▶ [TASK STATEMENT]: Write out the items below verbatim, reproducing every line as it appears. Omit the pictures from your answer.

[Chart comprehension data]
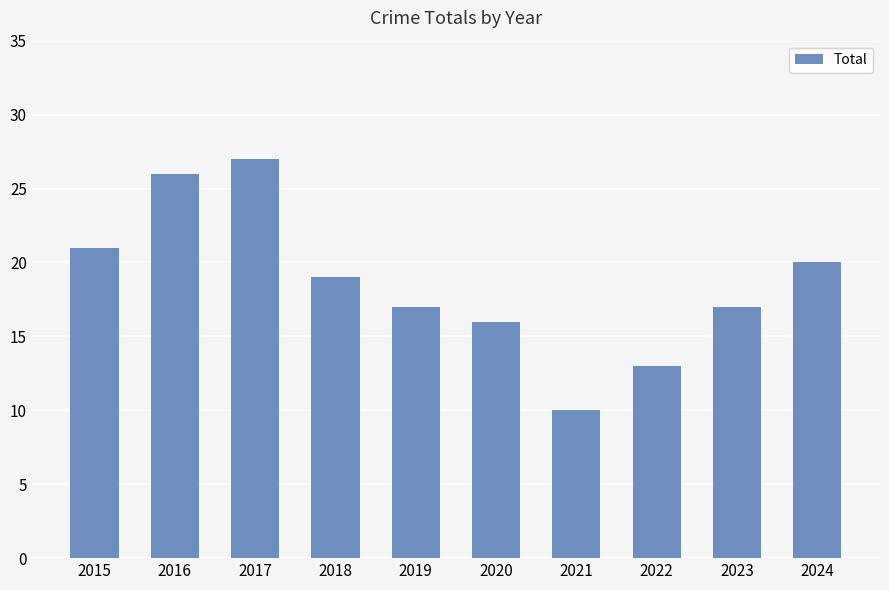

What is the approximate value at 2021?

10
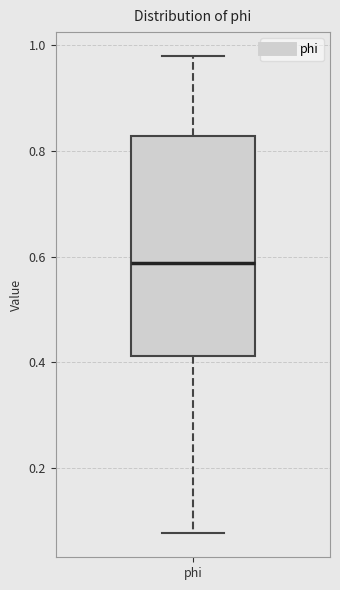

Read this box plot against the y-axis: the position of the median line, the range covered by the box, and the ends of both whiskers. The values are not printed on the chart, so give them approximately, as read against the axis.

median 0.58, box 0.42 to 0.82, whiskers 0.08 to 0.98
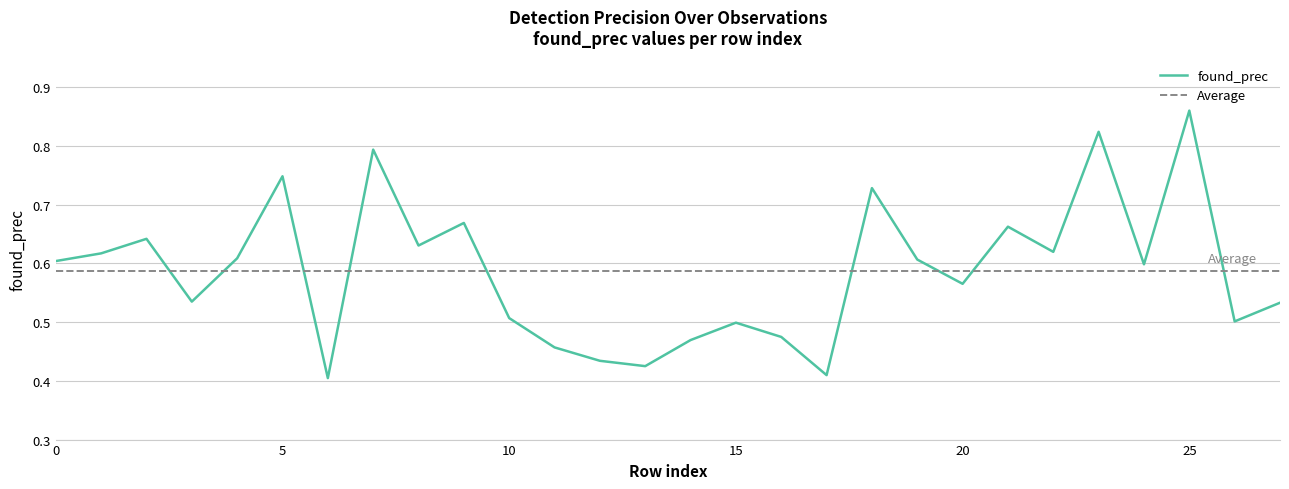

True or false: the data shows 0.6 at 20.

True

▶ [PROBLEM SOLUTION]:
What is the approximate value at 2021?

10

Read this box plot against the y-axis: the position of the median line, the range covered by the box, and the ends of both whiskers. The values are not printed on the chart, so give them approximately, as read against the axis.

median 0.58, box 0.42 to 0.82, whiskers 0.08 to 0.98

True or false: the data shows 0.6 at 20.

True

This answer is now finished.